Una sfida non da poco andare a toccare, sperimentare su perle assolute della storia della musica come Lamento di Didone di Purcell, Lamento d’Arianna di Monteverdi, come le arie e i recitativi da Didone abbandonata di Vinci e la cantata Medea di Clérambault. Storie di donne che nella morte, nel suicidio e nell’omicidio, trasfigurano il drammatico, ineluttabile destino dei loro amori passionali e tormentati. Storie forti. Opere dove nel XVII secolo in musica si supera la funzione d’abbellimento sia dell’arte vocale che strumentale concepiti fino ad allora come pura decorazione, virtuosismi estremi, capriccio dei cantanti. Con il passaggio dalla polifonia all’individualismo vocale della monodia la musica esplora, si identifica con le problematiche esistenziali, il mondo. La vocalità come puro valore fisico, i progressi dell’armonia, l’emancipazione del ruolo strumentale, tutti elementi che fanno del periodo barocco una piattaforma verso la modernità.      

La Didone di Purcell è struggente, melodia sensuale e drammaticamente avvolgente, che gli Auser Musici disegnano con freschezza sulla quale lo sviluppo vocale della Magoni risulta però rigido, tra ammiccamenti teatrali, sfumature recise, poca penetrazione psicologica che non solo l’allontanano dall’impasto strumentale ma anche dall’emozione della storia che dovrebbe raccontare. La cantante per rovesciare, trasgredire la classicità del brano tenta di far aderire (troppo meccanicamente) con gestualità, inflessioni, stereotipi e nevrosi della donna moderna, della pop star su un testo profondamente toccante. Così evaporano   poesia e bellezza, i due piani, strumentale e vocale, non dialogano.

La stessa operazione praticamente viene ripetuta dalla Magoni anche sul celebre capolavoro che è il "Lamento d’Arianna" di Monteverdi. Lo stile recitativo, la potenza drammaturgica, il carattere simbolico delle parole, il valore espressivo dell’opera vengono diluiti, sintetizzati in una forma canzone che ne impoverisce, prosciuga coerenza, sensibilità e ricchezza strutturale. Di nuovo lo scarto con l’ambito strumentale emerge evidente, se perdiamo la mirabile aderenza monteverdiana fra musica e parole, il suo immaginifico scenario di tensioni e dolore non tocca la nostra sensibilità. 

Carlo Ipata nel presentare i brani parla di work in progress, riconoscendo che il progetto è un cantiere ancora attivo, in approfondimento.
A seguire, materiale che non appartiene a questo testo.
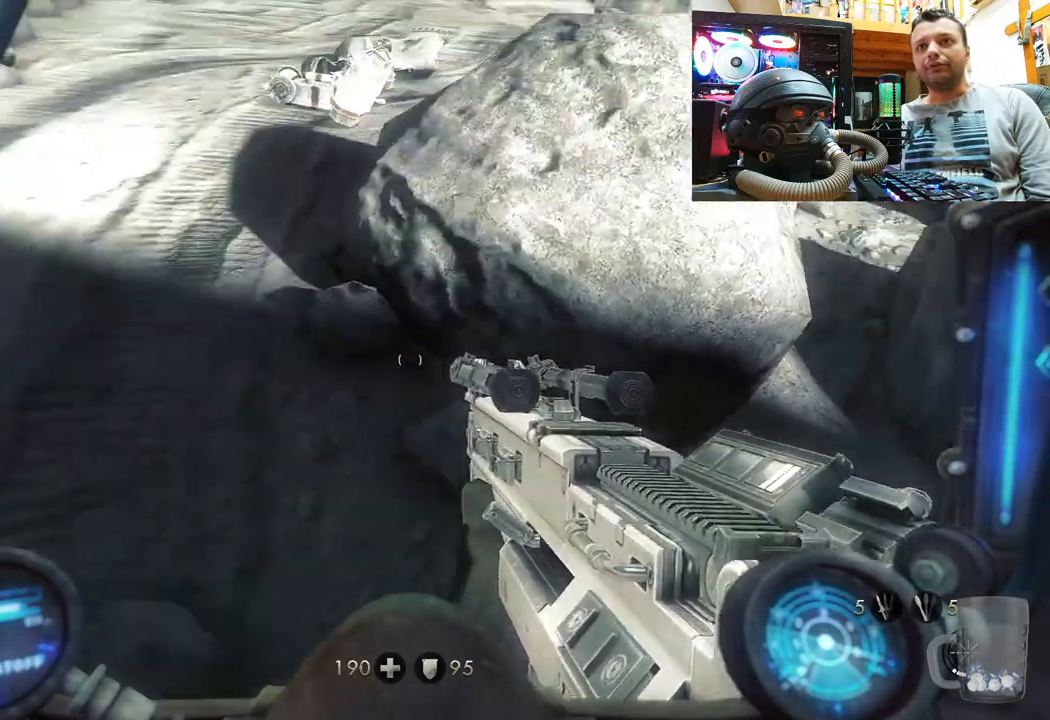
{"buttons": [], "left_stick": "up", "right_stick": "down-right", "events": [[50, "left_stick", "up-left"], [167, "left_stick", "up"], [200, "right_stick", "center"], [350, "right_stick", "down-right"]]}
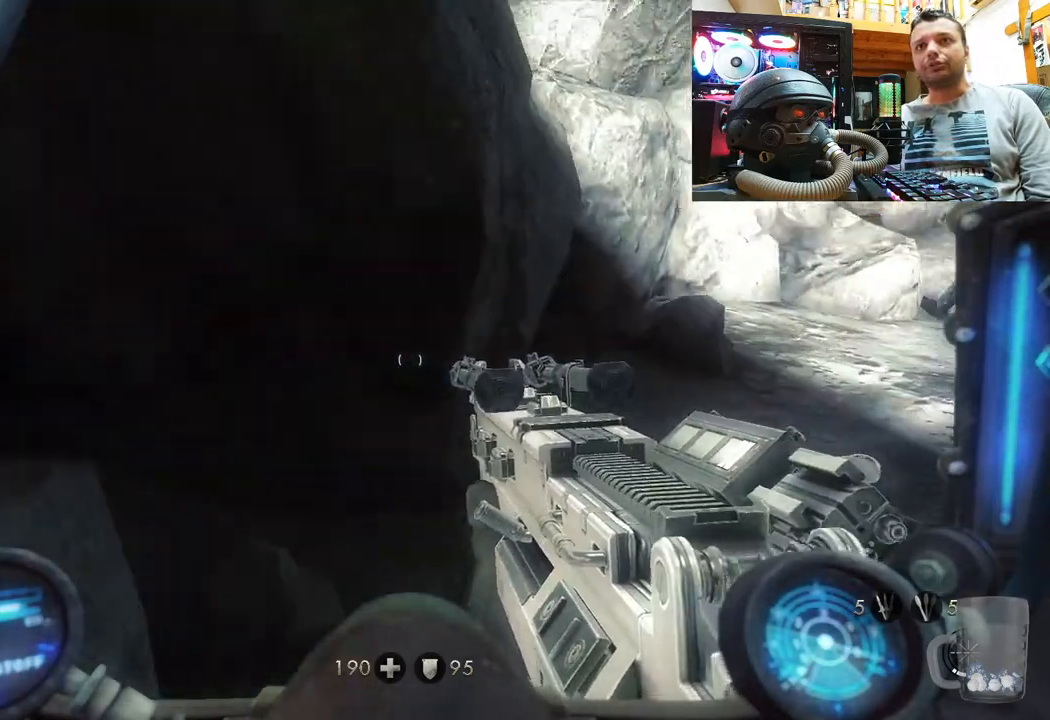
{"buttons": [], "left_stick": "down-right", "right_stick": "right", "events": [[117, "right_stick", "up-right"], [250, "left_stick", "center"], [367, "left_stick", "down-right"], [367, "right_stick", "right"]]}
Sicuramente molto c’è da lavorare su questo fronte, perché se tutto si può sperimentare la salvaguardia dei valori estetico-artistici di ciò che vogliamo legittimamente rileggere risulta imprescindibile per farci capire la profondità del percorso della ricerca. In fondo gli elementi positivi ci sono tutti. L’ensemble Auser Musici è formazione matura e vitale riguardo a quei repertori, la Magoni possiede da parte sua tutte le capacità creativo-interpretative per violare i canoni della musica antica evitando scorciatoie. In questa prospettiva alla fine risulta sorprendente la proposizione del bis, che prevede la ripetizione della composizione di Purcell da Dido and Aeneas, dove voce (con lampi improvvisati) e strumenti (il contrabbasso che si apre ad una diversa pulsione ritmica) si avvicinano in un senso del collettivo affascinante.

Il concerto poteva cominciare da lì.